**Problem description**
Please rename "windows-builder" to "win-runner" everywhere in the material below and keep every other line the same. Leave the pictures out of your answer.

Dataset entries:
● ● ● ● ● ● ●
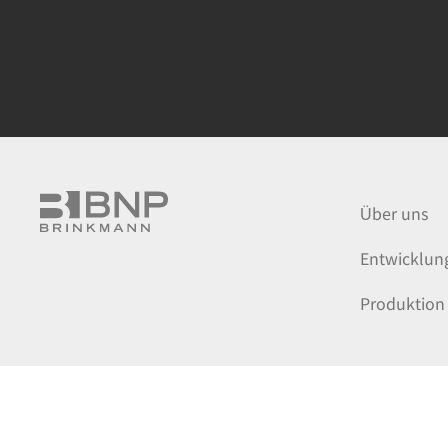
navigation
Über uns
Entwicklun
Produktion
© 2025 BNP Brinkmann GmbH & Co. KG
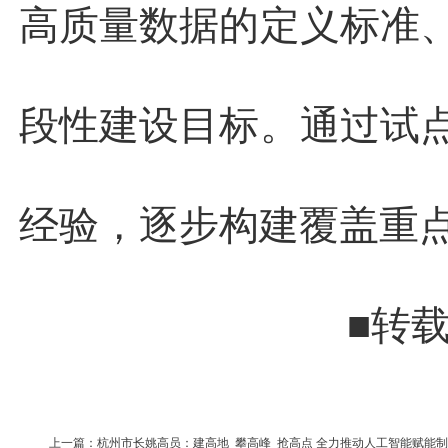
高质量数据的定义标准
段性建设目标。通过试
经验，逐步构建覆盖重
■转
上一篇：杭州市长姚高员：建高地 攀高峰 抢高点 全力推动人工智能赋能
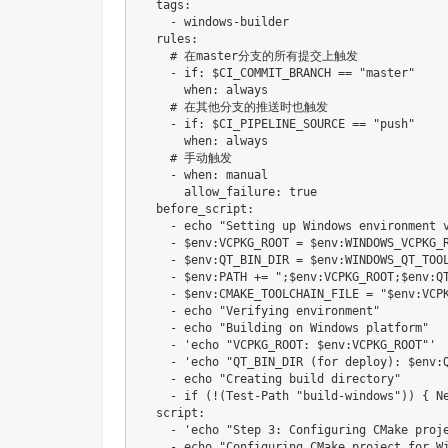
  tags:

    - windows-builder

  rules:

    # 在master分支的所有提交上触发

    - if: $CI_COMMIT_BRANCH == "master"

      when: always

    # 在其他分支的推送时也触发

    - if: $CI_PIPELINE_SOURCE == "push"

      when: always

    # 手动触发

    - when: manual

      allow_failure: true

  before_script:

    - echo "Setting up Windows environment v
    - $env:VCPKG_ROOT = $env:WINDOWS_VCPKG_R
    - $env:QT_BIN_DIR = $env:WINDOWS_QT_TOOL
    - $env:PATH += ";$env:VCPKG_ROOT;$env:QT
    - $env:CMAKE_TOOLCHAIN_FILE = "$env:VCPK
    - echo "Verifying environment"

    - echo "Building on Windows platform"

    - 'echo "VCPKG_ROOT: $env:VCPKG_ROOT"'

    - 'echo "QT_BIN_DIR (for deploy): $env:Q
    - echo "Creating build directory"

    - if (!(Test-Path "build-windows")) { Ne
  script:

    - 'echo "Step 3: Configuring CMake proje
    - echo "Configuring CMake project for Wi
● ● ● ● ● ● ●
**Worked solution**
navigation
Über uns
Entwicklun
Produktion
© 2025 BNP Brinkmann GmbH & Co. KG
高质量数据的定义标准
段性建设目标。通过试
经验，逐步构建覆盖重
■转
上一篇：杭州市长姚高员：建高地 攀高峰 抢高点 全力推动人工智能赋能
  tags:

    - win-runner

  rules:

    # 在master分支的所有提交上触发

    - if: $CI_COMMIT_BRANCH == "master"

      when: always

    # 在其他分支的推送时也触发

    - if: $CI_PIPELINE_SOURCE == "push"

      when: always

    # 手动触发

    - when: manual

      allow_failure: true

  before_script:

    - echo "Setting up Windows environment v
    - $env:VCPKG_ROOT = $env:WINDOWS_VCPKG_R
    - $env:QT_BIN_DIR = $env:WINDOWS_QT_TOOL
    - $env:PATH += ";$env:VCPKG_ROOT;$env:QT
    - $env:CMAKE_TOOLCHAIN_FILE = "$env:VCPK
    - echo "Verifying environment"

    - echo "Building on Windows platform"

    - 'echo "VCPKG_ROOT: $env:VCPKG_ROOT"'

    - 'echo "QT_BIN_DIR (for deploy): $env:Q
    - echo "Creating build directory"

    - if (!(Test-Path "build-windows")) { Ne
  script:

    - 'echo "Step 3: Configuring CMake proje
    - echo "Configuring CMake project for Wi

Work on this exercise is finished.